At the May 20 post-board meeting news conference, CTV's Mike Killeen asked deputy VANOC CEO and executive vice-president of revenue, marketing and communications Dave Cobb the simple question: "...what kind of revenue do you generate from 150,000 tickets?"
Cobb answered: "It'll be probably in the $40 to $50 million range. When you quickly calculate what an average price that will be, you will see it has many higher priced tickets in there. That's because we do have a significant number of opening and closing ceremonies tickets and gold medal hockey tickets. So it's a wide range.
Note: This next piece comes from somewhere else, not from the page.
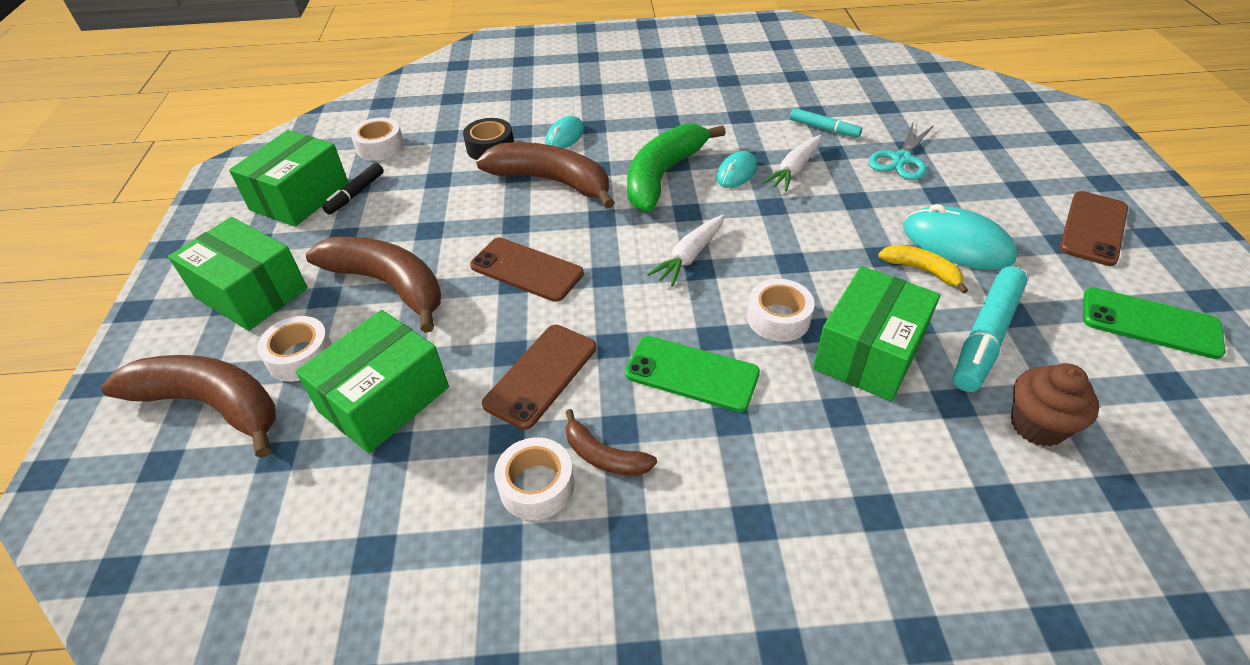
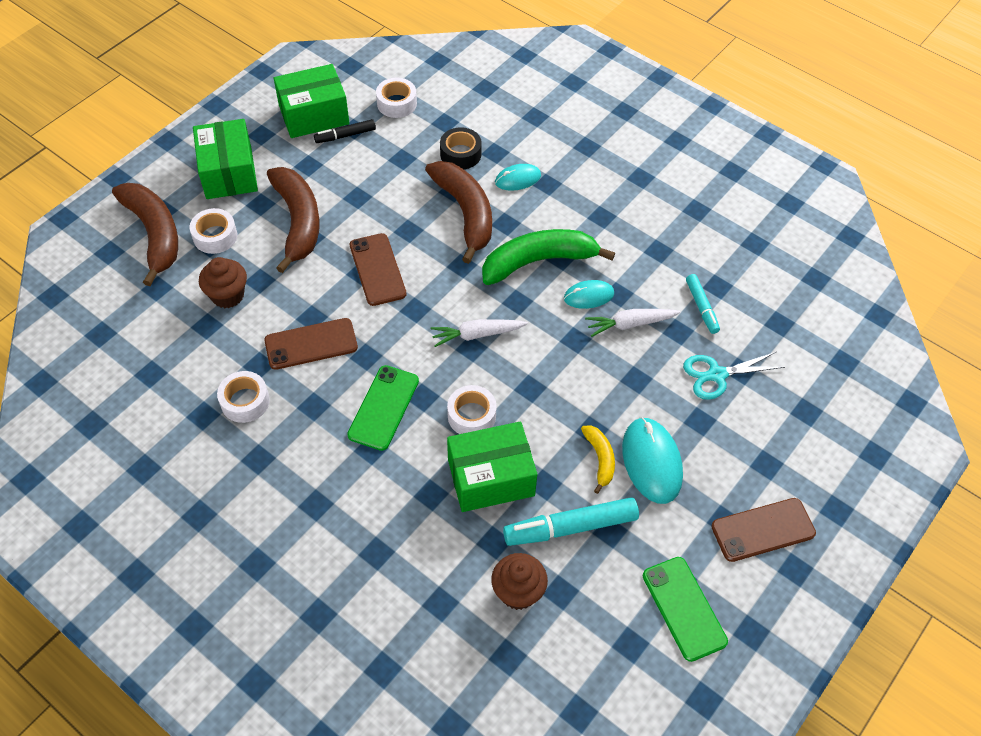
camera: 40 degrees right, 10 degrees up
(384, 399) = (228, 295): green box -> brown cupcake
(604, 456) = (290, 413): brown banana -> none
(691, 374) = (383, 407): green phone -> green phone turned 45 degrees clockwise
If they all go it'll be in the $50 million range."
On May 29, I asked vice-president of ticketing and marketing Caley Denton during a teleconference: "You said there was over 150,000 tickets available. At the news conference after the board last week Dave Cobb said the projected revenue was going to be $40 to $50 million. During the first phase domestically you sold almost $95 million of tickets, I'm just doing rough math and want you to let me know if I'm in the ballpark. But does that mean you sold 300,000 to 350,000 tickets during the first phase?"
"I won't comment on numbers and do the ballpark math, but I will say Dave's projection was right-through. It was what we have remaining, it wasn't necessarily centred around this on sale."
Cobb is Denton's superior and has authority over the department. I'm taking the $40 million to $50 million estimate as gospel.
But wait! There are now 200,000 tickets for sale on Saturday, which demands a new estimate. Nobody at VANOC could provide that on Thursday, but I whipped out my calculator again and I'm conservatively estimating another $13 million should VANOC sell the extra 50,000.
If VANOC sells out the Canadian market phase two, it will have sold 500,000 to 550,000 to the domestic public. If 70% of all 1.6 million tickets are available, that means 1.12 million would be the public inventory, half of which would go to the Canadian public.